● Records supplied:

===

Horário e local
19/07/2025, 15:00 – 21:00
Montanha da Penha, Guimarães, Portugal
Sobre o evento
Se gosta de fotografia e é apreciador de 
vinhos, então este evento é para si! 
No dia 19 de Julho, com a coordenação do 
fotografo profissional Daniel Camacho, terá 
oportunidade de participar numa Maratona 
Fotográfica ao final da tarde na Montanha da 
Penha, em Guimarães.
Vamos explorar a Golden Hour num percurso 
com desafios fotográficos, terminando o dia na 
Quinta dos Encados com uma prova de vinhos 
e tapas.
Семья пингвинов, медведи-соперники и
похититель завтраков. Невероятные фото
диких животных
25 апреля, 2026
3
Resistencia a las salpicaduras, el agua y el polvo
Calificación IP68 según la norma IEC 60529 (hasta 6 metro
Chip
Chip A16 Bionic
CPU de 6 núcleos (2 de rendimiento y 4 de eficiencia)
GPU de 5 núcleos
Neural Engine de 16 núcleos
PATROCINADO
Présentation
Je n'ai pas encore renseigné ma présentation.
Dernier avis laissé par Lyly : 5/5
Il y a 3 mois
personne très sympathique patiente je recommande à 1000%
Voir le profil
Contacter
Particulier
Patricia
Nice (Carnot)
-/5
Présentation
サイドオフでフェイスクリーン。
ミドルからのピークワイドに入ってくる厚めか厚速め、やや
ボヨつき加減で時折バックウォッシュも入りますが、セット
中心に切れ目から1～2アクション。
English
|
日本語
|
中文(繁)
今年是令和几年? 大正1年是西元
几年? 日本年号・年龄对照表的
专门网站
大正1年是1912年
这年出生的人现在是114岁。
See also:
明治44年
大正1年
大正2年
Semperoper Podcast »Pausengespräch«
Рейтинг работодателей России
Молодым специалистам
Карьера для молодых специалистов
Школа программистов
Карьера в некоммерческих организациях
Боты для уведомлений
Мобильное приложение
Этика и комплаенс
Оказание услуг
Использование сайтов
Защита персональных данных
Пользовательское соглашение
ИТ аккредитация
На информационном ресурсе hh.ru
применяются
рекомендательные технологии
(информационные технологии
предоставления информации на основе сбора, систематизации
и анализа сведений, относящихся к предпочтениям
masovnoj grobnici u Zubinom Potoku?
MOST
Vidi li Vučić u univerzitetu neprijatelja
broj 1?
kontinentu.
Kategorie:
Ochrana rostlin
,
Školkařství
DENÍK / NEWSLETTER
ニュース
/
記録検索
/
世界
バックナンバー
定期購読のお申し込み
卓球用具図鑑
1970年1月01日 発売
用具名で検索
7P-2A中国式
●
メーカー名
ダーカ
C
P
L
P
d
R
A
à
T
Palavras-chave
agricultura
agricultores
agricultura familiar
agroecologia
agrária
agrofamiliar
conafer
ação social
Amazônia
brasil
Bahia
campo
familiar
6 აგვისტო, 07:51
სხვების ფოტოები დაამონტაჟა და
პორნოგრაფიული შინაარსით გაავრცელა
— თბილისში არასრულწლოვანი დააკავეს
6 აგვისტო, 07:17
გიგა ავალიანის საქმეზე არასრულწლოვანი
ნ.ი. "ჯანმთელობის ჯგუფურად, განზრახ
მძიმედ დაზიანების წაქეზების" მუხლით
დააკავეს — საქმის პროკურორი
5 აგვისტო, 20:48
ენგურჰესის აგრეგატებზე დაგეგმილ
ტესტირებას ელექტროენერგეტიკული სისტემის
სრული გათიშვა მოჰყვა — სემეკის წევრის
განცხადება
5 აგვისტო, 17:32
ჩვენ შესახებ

===

● Task objective: Each line in the data that holds the word "núcleos" must be copied.

● Response:
CPU de 6 núcleos (2 de rendimiento y 4 de eficiencia)
GPU de 5 núcleos
Neural Engine de 16 núcleos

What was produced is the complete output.